Le professeur Norman Finkelstein, un
universitaire juif américain connu pour ses critiques acerbes formulées contre
la politique d’Israël, a été détenu et interrogé le 23 mai à l’aéroport Ben
Gourion de Tel-Aviv pendant 24 heures par le Shin Bet, les forces de sécurité
israéliennes. Il a été interdit d’entrée en Israël et renvoyé à Amsterdam où il
avait tenu une conférence.
Finkelstein était en route pour Hébron, en Cisjordanie
occupée, pour rendre visite à un ami. Sa déportation et son interdiction de
séjour en Israël pour dix ans pour des « raisons de sécurité » sont
une attaque majeure contre la liberté d’expression, le droit des citoyens
israéliens à entendre un point de vue alternatif ainsi qu’une tentative
d’intimider et de faire taire toute opposition internationale exprimée contre
le brutal traitement israélien des Palestiniens.

(Section des données):
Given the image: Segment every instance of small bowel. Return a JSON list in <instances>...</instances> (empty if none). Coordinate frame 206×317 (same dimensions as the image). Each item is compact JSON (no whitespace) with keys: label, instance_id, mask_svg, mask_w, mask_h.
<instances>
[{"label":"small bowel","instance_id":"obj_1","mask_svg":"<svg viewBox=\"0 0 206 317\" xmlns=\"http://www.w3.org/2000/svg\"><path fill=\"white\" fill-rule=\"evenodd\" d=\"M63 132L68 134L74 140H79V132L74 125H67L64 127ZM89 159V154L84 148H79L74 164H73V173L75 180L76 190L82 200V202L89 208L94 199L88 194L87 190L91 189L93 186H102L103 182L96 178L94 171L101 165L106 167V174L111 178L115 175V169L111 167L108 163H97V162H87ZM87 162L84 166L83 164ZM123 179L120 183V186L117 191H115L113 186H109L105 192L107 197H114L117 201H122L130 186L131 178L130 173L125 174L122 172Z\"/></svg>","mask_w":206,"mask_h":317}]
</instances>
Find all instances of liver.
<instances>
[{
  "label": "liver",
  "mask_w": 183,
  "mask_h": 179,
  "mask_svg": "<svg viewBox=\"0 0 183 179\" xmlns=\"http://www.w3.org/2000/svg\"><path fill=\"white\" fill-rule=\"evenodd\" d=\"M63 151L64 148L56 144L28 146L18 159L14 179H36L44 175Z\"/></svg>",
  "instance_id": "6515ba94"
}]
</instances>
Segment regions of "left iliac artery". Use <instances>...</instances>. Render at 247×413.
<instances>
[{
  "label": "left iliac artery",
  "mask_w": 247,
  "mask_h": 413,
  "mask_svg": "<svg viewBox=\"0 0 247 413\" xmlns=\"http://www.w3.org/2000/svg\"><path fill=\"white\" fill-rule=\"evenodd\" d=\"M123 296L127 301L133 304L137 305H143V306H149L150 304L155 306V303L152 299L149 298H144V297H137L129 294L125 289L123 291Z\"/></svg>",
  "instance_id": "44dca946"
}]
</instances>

...

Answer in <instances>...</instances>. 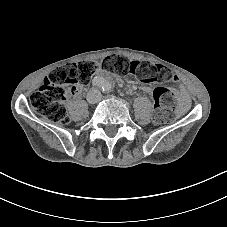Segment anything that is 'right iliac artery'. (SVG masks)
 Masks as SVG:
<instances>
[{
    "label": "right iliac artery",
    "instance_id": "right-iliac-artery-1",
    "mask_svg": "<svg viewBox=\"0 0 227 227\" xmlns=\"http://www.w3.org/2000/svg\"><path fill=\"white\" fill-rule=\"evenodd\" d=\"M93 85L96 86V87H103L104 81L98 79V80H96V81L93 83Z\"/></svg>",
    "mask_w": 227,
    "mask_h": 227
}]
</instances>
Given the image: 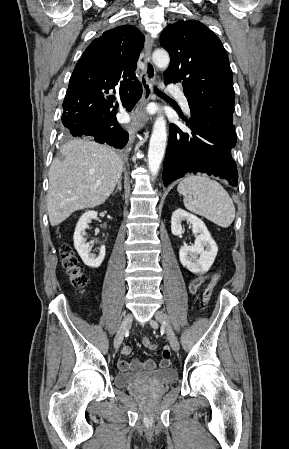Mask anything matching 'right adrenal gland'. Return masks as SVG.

* * *

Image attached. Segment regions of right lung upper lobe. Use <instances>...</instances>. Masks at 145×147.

(À réaliser):
**a)** D'après le texte sur l'expulsion de Norman Finkelstein, vers quelle ville a-t-il été renvoyé après son interdiction d'entrée en Israël ?
**b)** Prolongez le texte sur l'expulsion de Norman Finkelstein à partir de sa dernière phrase.

(Réponses):
**a)** Il a été renvoyé à Amsterdam.

**b)**
Cela révèle également la supercherie d’un Etat
palestinien putatif où Israël contrôle les frontières palestiniennes en
décidant qui peut ou ne peut pas y entrer.
Finkelstein, fils de survivants de
l’holocauste, fait partie d’un nombre croissant d’érudits juifs qui ont apporté
une contribution précieuse à l’étude de l’histoire israélienne et que l’on
désigne à présent comme les historiens « nouveaux » ou
« révisionnistes ». Des années durant, il a été le point de mire de
l’opposition permanente exercée contre lui par des professeurs de droite et des
médias pro-israéliens. Il a été visé en particulier pour son opposition aux
accusations d’anti-sémitisme qui sont faites dans le but d’étouffer toute
critique des violations israéliennes des droits de l’homme et de la loi
internationale.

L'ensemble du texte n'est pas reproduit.